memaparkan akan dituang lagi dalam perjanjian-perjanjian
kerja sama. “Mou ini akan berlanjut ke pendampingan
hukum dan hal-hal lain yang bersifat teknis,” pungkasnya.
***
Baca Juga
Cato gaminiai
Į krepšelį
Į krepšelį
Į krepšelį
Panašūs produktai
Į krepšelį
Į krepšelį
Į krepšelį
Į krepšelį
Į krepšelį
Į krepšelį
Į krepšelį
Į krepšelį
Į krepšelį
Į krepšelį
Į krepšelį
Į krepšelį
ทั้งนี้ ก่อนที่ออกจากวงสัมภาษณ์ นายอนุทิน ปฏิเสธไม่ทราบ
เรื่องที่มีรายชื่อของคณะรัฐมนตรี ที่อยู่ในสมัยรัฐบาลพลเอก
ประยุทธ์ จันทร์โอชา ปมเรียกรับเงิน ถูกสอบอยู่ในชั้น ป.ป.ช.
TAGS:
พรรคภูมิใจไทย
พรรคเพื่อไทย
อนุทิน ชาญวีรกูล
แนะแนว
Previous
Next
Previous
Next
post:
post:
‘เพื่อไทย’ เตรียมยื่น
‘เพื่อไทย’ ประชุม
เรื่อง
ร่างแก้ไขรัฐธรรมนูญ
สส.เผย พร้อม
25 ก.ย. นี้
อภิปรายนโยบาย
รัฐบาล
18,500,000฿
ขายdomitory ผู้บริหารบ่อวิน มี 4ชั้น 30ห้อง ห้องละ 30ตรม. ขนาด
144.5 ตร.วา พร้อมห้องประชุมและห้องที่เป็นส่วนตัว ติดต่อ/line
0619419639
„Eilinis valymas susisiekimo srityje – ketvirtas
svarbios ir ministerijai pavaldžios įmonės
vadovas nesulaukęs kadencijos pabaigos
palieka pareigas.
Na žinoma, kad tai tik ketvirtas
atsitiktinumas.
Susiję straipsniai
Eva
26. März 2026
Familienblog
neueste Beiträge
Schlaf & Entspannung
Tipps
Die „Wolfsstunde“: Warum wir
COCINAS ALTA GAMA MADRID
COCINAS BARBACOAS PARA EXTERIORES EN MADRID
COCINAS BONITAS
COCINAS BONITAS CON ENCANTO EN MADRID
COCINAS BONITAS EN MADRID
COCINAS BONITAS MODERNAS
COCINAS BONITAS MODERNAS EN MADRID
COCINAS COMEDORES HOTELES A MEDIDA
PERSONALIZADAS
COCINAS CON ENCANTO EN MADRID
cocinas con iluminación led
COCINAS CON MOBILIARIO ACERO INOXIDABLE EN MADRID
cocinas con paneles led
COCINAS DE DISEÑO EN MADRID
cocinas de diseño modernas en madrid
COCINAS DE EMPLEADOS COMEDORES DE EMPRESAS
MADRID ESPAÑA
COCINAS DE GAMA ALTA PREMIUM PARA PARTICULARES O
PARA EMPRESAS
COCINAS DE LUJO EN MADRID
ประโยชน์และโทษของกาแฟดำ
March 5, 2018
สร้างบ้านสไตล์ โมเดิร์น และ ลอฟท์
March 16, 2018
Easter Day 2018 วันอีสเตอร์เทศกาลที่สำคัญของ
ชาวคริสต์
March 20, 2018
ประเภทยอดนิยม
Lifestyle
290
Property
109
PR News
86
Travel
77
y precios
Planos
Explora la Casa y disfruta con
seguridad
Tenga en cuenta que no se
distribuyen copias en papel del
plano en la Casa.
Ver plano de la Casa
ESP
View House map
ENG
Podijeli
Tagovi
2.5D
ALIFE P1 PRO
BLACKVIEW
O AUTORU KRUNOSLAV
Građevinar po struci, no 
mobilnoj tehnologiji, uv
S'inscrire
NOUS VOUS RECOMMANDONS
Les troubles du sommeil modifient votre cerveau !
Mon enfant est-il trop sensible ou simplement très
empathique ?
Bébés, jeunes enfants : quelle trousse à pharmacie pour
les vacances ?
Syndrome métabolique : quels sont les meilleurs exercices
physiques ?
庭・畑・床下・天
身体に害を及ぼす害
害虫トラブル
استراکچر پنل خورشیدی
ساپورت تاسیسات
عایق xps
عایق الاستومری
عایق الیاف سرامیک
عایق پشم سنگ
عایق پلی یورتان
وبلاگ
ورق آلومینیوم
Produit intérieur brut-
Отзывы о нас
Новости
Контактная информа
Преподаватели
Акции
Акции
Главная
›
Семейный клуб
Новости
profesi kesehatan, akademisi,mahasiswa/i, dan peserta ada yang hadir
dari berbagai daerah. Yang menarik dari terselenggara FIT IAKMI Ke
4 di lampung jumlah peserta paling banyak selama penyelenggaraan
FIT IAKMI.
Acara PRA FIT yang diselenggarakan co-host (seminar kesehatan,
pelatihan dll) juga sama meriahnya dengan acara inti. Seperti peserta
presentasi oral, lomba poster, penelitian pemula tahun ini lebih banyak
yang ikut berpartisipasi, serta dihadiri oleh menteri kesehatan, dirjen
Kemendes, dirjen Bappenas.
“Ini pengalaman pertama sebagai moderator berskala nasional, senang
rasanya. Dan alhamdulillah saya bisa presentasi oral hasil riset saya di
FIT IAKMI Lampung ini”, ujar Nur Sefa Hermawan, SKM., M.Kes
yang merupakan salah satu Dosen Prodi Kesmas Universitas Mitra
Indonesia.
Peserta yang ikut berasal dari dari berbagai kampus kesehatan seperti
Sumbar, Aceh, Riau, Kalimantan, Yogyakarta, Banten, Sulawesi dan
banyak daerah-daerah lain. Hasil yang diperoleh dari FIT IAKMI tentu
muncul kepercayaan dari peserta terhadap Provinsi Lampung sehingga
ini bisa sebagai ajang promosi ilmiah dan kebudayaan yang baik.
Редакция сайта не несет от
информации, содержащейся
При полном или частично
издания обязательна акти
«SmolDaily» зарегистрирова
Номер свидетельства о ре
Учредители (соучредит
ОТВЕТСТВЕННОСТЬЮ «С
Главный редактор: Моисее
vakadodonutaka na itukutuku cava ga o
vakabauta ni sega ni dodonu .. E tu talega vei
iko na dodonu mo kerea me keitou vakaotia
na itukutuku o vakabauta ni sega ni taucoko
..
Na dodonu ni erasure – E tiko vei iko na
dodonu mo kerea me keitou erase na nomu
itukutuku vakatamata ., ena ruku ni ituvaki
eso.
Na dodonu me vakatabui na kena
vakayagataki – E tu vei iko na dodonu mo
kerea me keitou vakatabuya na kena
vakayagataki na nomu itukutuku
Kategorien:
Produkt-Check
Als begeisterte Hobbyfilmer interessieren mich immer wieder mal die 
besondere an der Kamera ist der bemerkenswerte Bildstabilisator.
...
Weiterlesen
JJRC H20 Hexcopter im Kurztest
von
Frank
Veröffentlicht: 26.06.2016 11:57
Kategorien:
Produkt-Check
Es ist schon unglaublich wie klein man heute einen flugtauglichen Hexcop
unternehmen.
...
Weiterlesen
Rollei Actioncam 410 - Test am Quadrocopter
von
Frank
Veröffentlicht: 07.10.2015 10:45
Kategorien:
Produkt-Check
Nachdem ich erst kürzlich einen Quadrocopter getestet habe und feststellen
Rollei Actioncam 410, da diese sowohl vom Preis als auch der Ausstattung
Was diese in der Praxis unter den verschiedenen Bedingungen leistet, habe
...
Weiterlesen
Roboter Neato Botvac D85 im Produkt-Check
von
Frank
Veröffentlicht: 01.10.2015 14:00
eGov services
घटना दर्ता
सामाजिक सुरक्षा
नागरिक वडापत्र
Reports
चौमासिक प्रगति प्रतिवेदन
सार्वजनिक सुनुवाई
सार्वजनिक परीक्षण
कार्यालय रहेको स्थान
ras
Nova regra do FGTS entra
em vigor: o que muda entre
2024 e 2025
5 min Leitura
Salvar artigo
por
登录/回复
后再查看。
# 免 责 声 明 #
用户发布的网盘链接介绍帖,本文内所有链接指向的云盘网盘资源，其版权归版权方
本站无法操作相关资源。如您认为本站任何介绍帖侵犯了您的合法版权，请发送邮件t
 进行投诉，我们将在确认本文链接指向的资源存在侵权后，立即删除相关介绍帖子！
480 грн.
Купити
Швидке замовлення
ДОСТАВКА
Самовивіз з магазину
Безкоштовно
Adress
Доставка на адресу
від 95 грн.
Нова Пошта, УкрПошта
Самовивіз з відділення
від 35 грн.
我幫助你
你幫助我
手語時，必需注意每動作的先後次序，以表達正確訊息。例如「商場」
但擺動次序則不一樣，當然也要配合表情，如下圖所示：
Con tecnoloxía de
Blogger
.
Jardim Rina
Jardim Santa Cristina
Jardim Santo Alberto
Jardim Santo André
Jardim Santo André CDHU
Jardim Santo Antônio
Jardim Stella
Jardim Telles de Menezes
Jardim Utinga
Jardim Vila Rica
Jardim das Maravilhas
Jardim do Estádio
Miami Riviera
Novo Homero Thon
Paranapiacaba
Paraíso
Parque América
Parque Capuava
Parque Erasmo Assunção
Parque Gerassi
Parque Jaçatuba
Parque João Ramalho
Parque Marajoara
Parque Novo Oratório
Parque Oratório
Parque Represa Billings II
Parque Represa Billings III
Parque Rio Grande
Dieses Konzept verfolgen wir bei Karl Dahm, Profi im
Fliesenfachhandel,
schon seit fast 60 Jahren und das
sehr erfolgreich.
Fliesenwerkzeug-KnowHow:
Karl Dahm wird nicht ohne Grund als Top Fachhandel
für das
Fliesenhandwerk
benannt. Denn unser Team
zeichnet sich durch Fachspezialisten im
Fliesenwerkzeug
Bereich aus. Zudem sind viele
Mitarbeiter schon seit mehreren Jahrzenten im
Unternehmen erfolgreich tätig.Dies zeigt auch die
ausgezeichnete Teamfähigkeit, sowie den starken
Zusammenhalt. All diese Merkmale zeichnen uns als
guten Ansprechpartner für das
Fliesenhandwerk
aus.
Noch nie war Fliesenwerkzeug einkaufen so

----------------------------------------

EXERCISE DESCRIPTION
Beginning at the line above with "อนุทิน ชาญวีรกูล" and finishing at the line with "vadovas nesulaukęs kadencijos pabaigos", return each line exactly and return nothing else.

RESULT
อนุทิน ชาญวีรกูล
แนะแนว
Previous
Next
Previous
Next
post:
post:
‘เพื่อไทย’ เตรียมยื่น
‘เพื่อไทย’ ประชุม
เรื่อง
ร่างแก้ไขรัฐธรรมนูญ
สส.เผย พร้อม
25 ก.ย. นี้
อภิปรายนโยบาย
รัฐบาล
18,500,000฿
ขายdomitory ผู้บริหารบ่อวิน มี 4ชั้น 30ห้อง ห้องละ 30ตรม. ขนาด
144.5 ตร.วา พร้อมห้องประชุมและห้องที่เป็นส่วนตัว ติดต่อ/line
0619419639
„Eilinis valymas susisiekimo srityje – ketvirtas
svarbios ir ministerijai pavaldžios įmonės
vadovas nesulaukęs kadencijos pabaigos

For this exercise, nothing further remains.